My arms had gone numb, my back ached from holding him upright, yet I remained rooted to the chair, eyes fixed on Dmitri’s pale face, willing the color to return, willing the shallow rise of his chest to grow stronger.

Then—a subtle twitch.

A faint movement of his fingers against the white sheet caught my attention.

My breath caught, sharp, sudden, like air had been ripped from my lungs.

His eyelids fluttered—once, twice—then slowly opened, revealing gray eyes that seemed to waver between confusion and recognition.

My heart stuttered, relief threatening to tear through me in ragged sobs.

The doctor had called it “just” vasovagal syncope triggered by stress and hypertension, but the word felt meaningless in the shadow of the panic I’d lived through these past hours, imagining him gone.

Stroke, heart failure, something irreversible—I had been ready for every nightmare.

Dmitri’s gaze found me first, sharp and searching through the haze of consciousness.

Confusion clouded those familiar eyes before recognition flared, raw and undeniable.

His attention shifted to the sleeping child nestled in my lap, and something primal flickered across his features—wonder, grief, longing, all tangled into one fleeting expression.

I reached out carefully, resting a hand on Dmitri’s arm, a bridge between us that carried both apology and relief.

“Hey,” I whispered, voice cracking despite my effort to remain composed.

Dmitri’s lips parted, just slightly.

He tried to sit up.

A low, broken groan tore from his chest as he pushed against the mattress, muscles trembling with the effort.

One hand flew to his temple, fingers digging in hard, as if he could physically keep his skull from splitting open.

His breath came uneven, shallow, a man fighting his own body as much as his thoughts.

“You fainted,” I said quietly, keeping my voice steady for Vanya’s sake as much as my own.

He nodded once—careful, restrained, like even that small motion came with consequences.

His jaw clenched, then loosened, and when he spoke, his voice was raw, scraped thin by exhaustion and dehydration.

“I... don’t know what to do anymore, Penelope.”

The words landed heavier than any shouted apology ever could.

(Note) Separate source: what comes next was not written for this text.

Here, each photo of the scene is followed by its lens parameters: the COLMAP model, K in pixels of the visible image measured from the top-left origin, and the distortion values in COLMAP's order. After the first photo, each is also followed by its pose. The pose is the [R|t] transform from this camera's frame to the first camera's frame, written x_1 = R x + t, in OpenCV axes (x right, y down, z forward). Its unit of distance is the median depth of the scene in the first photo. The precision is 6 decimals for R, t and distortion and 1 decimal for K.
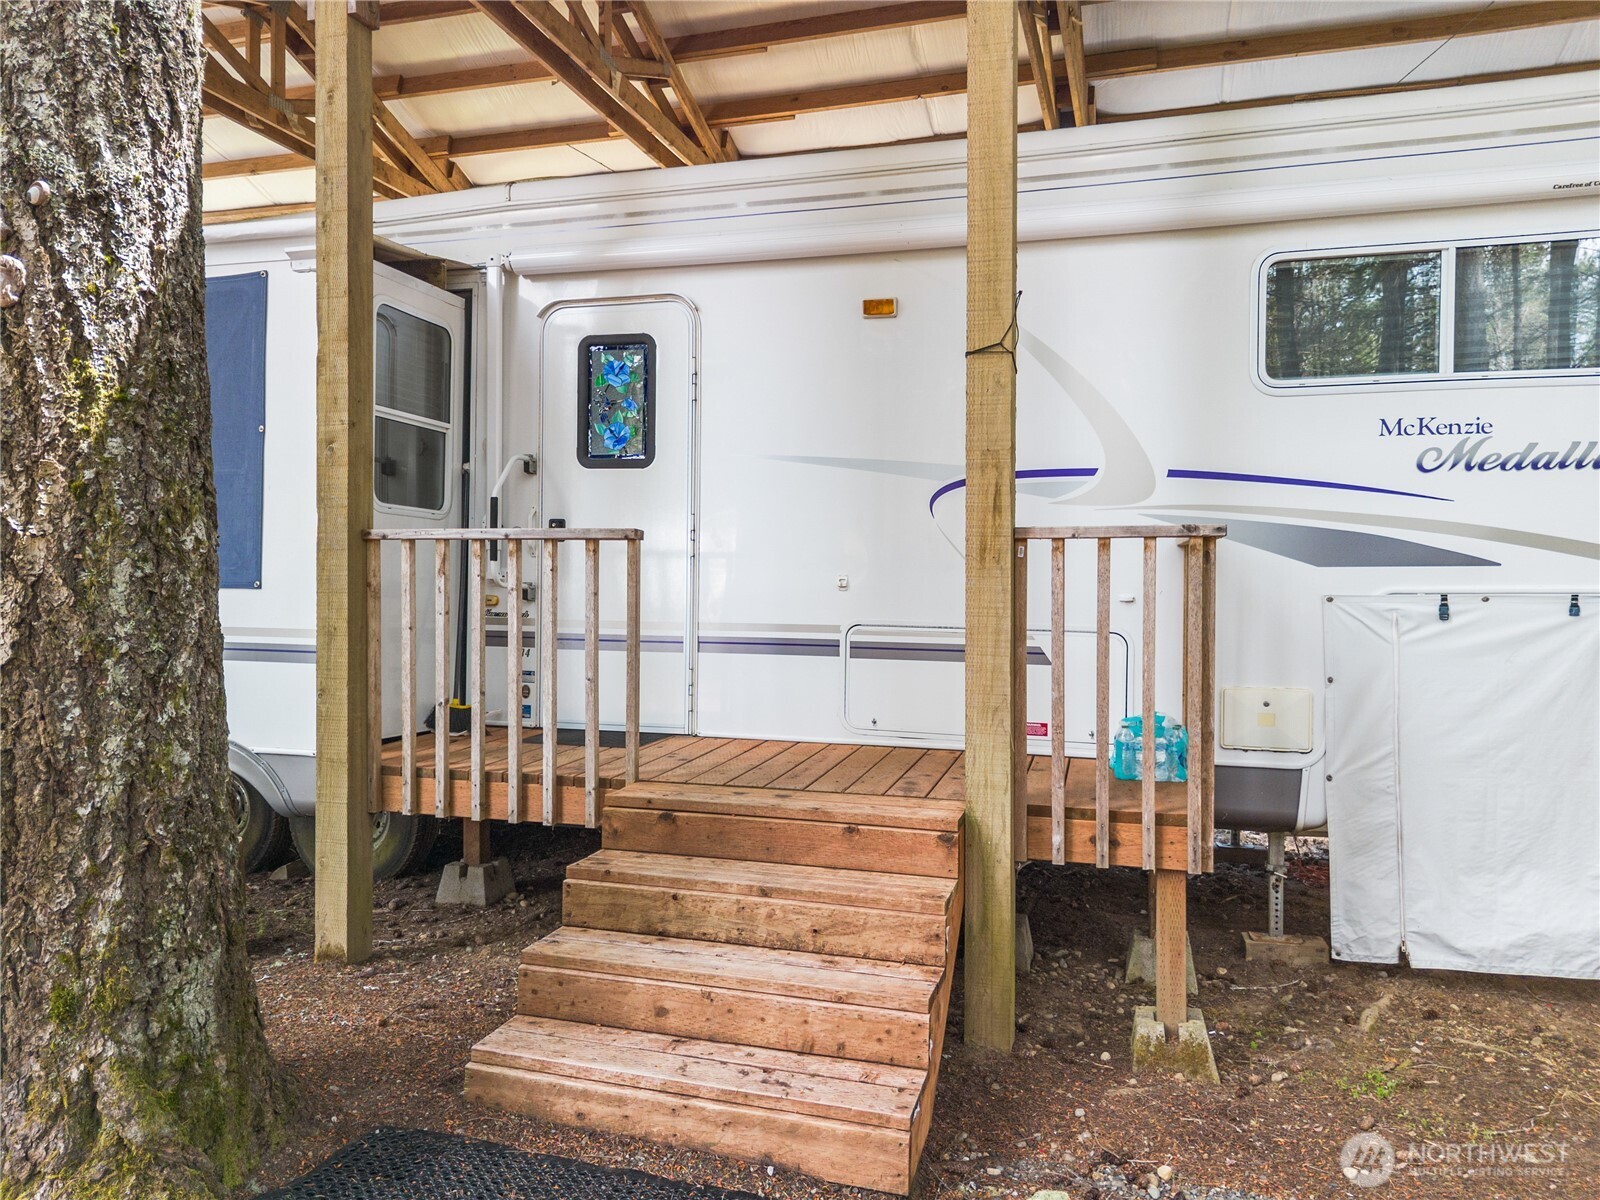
lens RADIAL K [[1145.5, 0, 799.6], [0, 1145.5, 590.8], [0, 0, 1]] dist [0.050903, -0.039984]
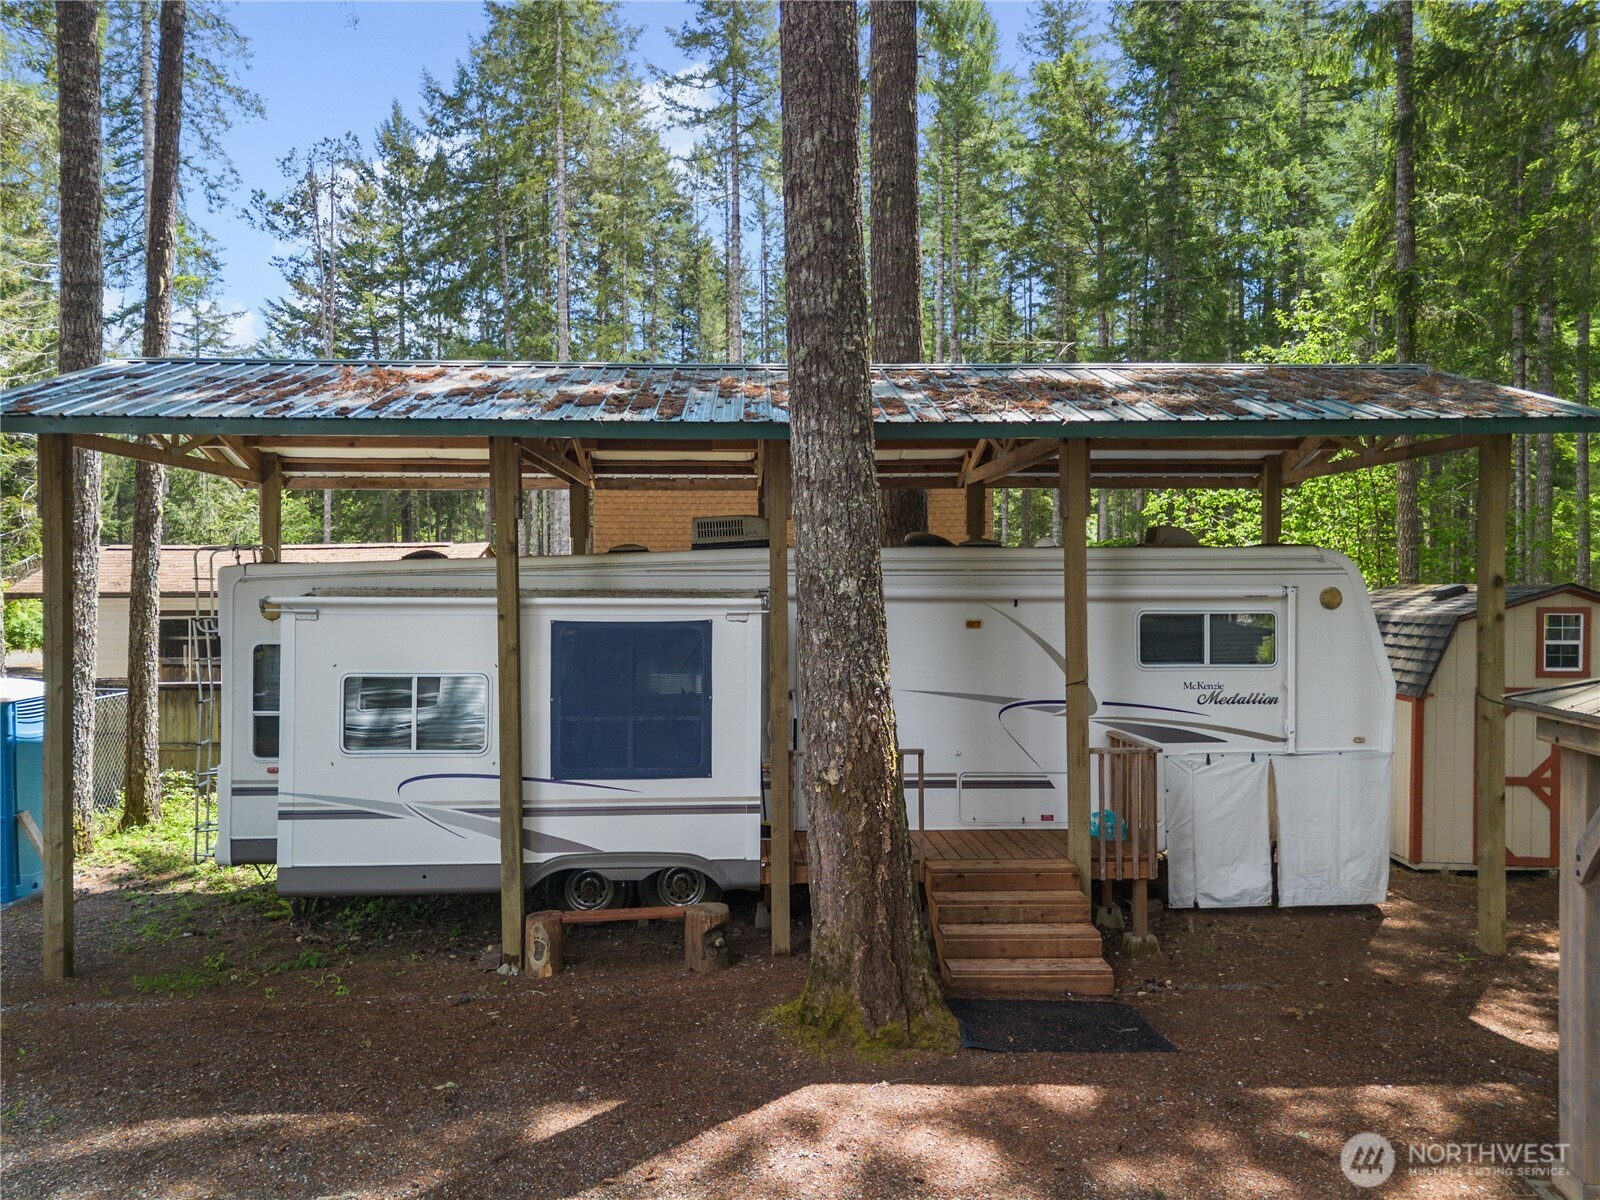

“Every waking moment since I got here,” he continued, swallowing hard, “it’s been the past on repeat. No breaks. No mercy. Every mistake. Every word I threw at you like knives. I see your face every time I close my eyes. I hear myself—how I spoke to you. What I did.”

His mouth twisted. “Three days ago I just... stopped eating. Couldn’t swallow. The thought of food made me sick. It all tasted like ash anyway.” A bitter exhale. “If I didn’t already have high blood pressure, starvation would’ve finished what guilt started.”

I studied him then—really looked, without the armor of anger or the shield of distance.

He was thinner than I remembered, cheekbones sharper, the lines around his mouth carved deep by sleepless nights.

Dark shadows bruised the skin beneath his eyes, hollowing out a face that had once looked invincible. His hair stood in disordered spikes, untouched by the meticulous control he used to exert over everything, and rough stubble darkened his jaw.

The hospital gown hung loose on shoulders that used to fill doorways, used to radiate power without effort.